Arguments pertinents
1. Abrogation par effet de l'attestation de demande d'asile :
La cour a observé que l'attestation de demande d'asile délivrée à M. D... le 26 novembre 2018 avait pour effet d'abroger implicitement l'arrêté contesté, stipulant que :
> "Cette attestation vaut [...] autorisation provisoire de séjour et est renouvelable jusqu'à ce que l'office et, le cas échéant, la cour statuent."
2. Irrecevabilité de la demande :
Étant donné que l'arrêté contesté avait été abrogé avant même l'enregistrement de sa requête le 31 mars 2019, la cour a affirmé que les conclusions d'appel de M. D... étaient dépourvues d'objet :
> "Ces conclusions d'appel étaient [...] dépourvues d'objet et doivent dès lors être rejetées comme irrecevables."

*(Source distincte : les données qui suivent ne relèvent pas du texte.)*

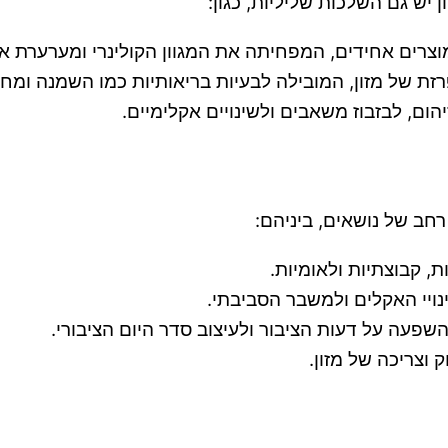
 יש גם השלכות שליליות, כגון:
וצרים אחידים, המפחיתה את המגוון הקולינרי ומערערת א
ת של מזון, המובילה לבעיות בריאותיות כמו השמנה ומחלו
יהום, לבזבוז משאבים ולשינויים אקלימיים.
חב של נושאים, ביניהם:
, קבוצתיות ולאומיות.
נויי האקלים ולמשבר הסביבתי.
שפעה על דעות הציבור ולעיצוב סדר היום הציבורי.
 וצריכה של מזון.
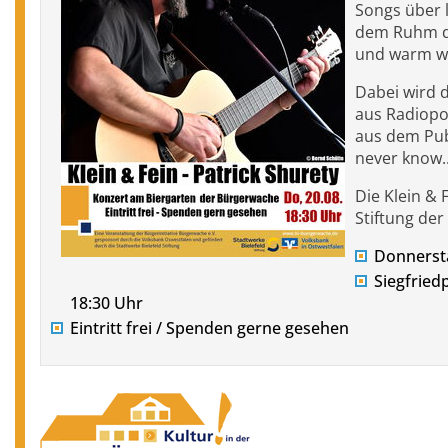
Songs über l
dem Ruhm de
und warm wi
Dabei wird 
aus Radiopop
aus dem Publ
never know..
Die Klein & 
Stiftung der
Donnersta
Siegfriedp
18:30 Uhr
Eintritt frei / Spenden gerne gesehen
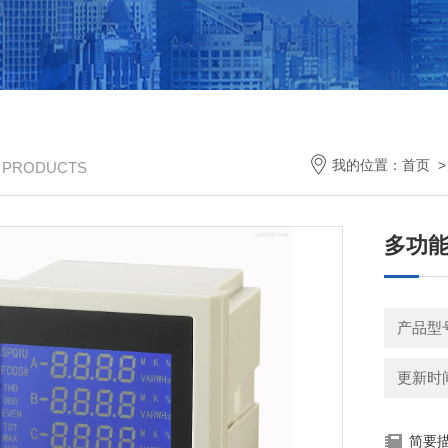
我的位置：
首页
/ PRODUCTS
多功能
产品型
更新时间：
简要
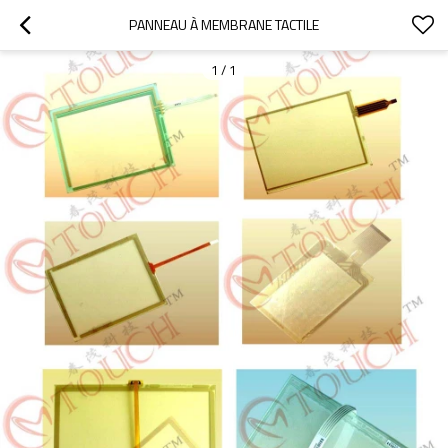
PANNEAU À MEMBRANE TACTILE
1
/
1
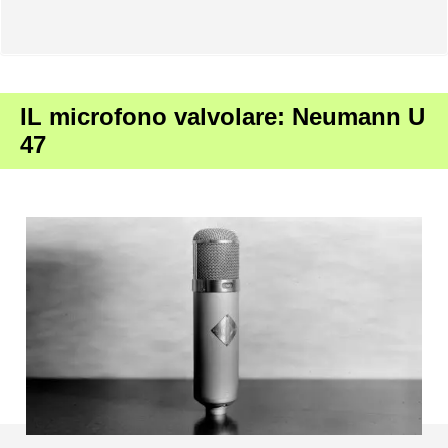
IL microfono valvolare: Neumann U
47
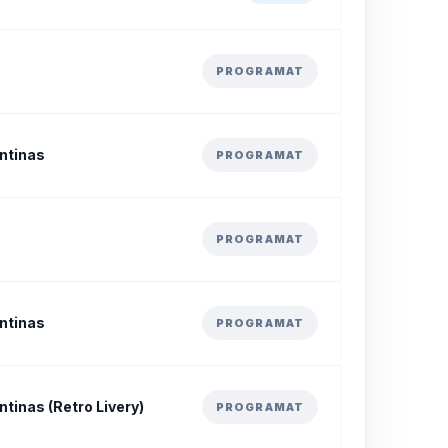
PROGRAMAT
ntinas
PROGRAMAT
PROGRAMAT
ntinas
PROGRAMAT
tinas (Retro Livery)
PROGRAMAT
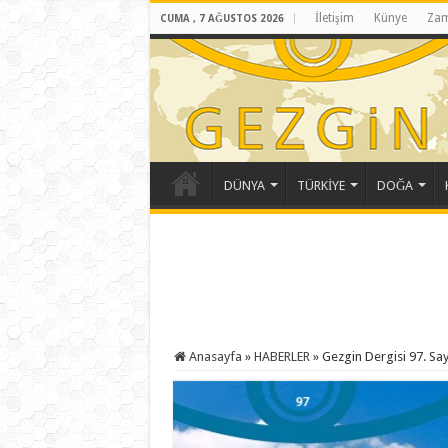
İletişim
Künye
Zam
CUMA , 7 AĞUSTOS 2026
DÜNYA
TÜRKİYE
DOĞA
Anasayfa
»
HABERLER
»
Gezgin Dergisi 97. Sayı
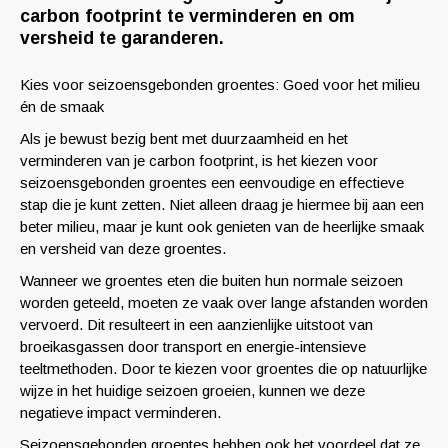
carbon footprint te verminderen en om
versheid te garanderen.
Kies voor seizoensgebonden groentes: Goed voor het milieu
én de smaak
Als je bewust bezig bent met duurzaamheid en het
verminderen van je carbon footprint, is het kiezen voor
seizoensgebonden groentes een eenvoudige en effectieve
stap die je kunt zetten. Niet alleen draag je hiermee bij aan een
beter milieu, maar je kunt ook genieten van de heerlijke smaak
en versheid van deze groentes.
Wanneer we groentes eten die buiten hun normale seizoen
worden geteeld, moeten ze vaak over lange afstanden worden
vervoerd. Dit resulteert in een aanzienlijke uitstoot van
broeikasgassen door transport en energie-intensieve
teeltmethoden. Door te kiezen voor groentes die op natuurlijke
wijze in het huidige seizoen groeien, kunnen we deze
negatieve impact verminderen.
Seizoensgebonden groentes hebben ook het voordeel dat ze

Interprétations et citations légales
1. Droit de séjour en cas de demande d'asile :
La cour s’est fondée sur l'article L. 743-1 du Code de l'entrée et du séjour des étrangers et du droit d'asile, lequel garantit le droit de se maintenir sur le territoire français pour les demandeurs d’asiles tant qu’ils n’ont pas reçu de décision définitive sur leur demande. Cet article établit une forme de protection pour l'individu tant que son statut n'est pas tranché.
2. Abrogation des décisions précédentes :
L'effet abrogatif de l'attestation de demande d'asile est crucial dans cette affaire. Selon la cour, cela signifie que le préfet, en délivrant l’attestation de demande d'asile, a de facto annulé les mesures précédemment prises. La cour souligne ici la force de l’automaticité des effets des décisions administratives, précisant que :
> "Cette attestation [...] a, dès lors, eu pour effet d'abroger implicitement mais nécessairement la décision portant obligation de quitter le territoire français contenue dans l'arrêté contesté."

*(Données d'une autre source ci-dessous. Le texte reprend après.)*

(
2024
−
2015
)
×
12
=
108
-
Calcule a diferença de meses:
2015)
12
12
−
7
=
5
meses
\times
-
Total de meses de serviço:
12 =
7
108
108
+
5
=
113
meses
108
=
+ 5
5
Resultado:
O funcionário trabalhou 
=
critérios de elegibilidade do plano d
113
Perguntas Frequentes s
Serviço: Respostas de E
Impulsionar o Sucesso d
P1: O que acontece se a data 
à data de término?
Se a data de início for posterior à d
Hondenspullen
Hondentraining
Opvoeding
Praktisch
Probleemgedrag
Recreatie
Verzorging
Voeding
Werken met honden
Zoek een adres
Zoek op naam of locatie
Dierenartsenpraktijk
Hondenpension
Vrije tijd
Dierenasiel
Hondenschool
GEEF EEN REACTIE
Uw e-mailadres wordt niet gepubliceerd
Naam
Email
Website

En conclusion, cette décision souligne l'importance de la prise en compte des évolutions statutaires en matière d'asile, ainsi que le devoir d'irrecevabilité des demandes concernant des décisions abrogées. Les droits reconnus par le droit d'asile en France garantissent une protection temporaire aux demandeurs tant que leur statut n'est pas statué, ce qui est ici clairement mis en exergue.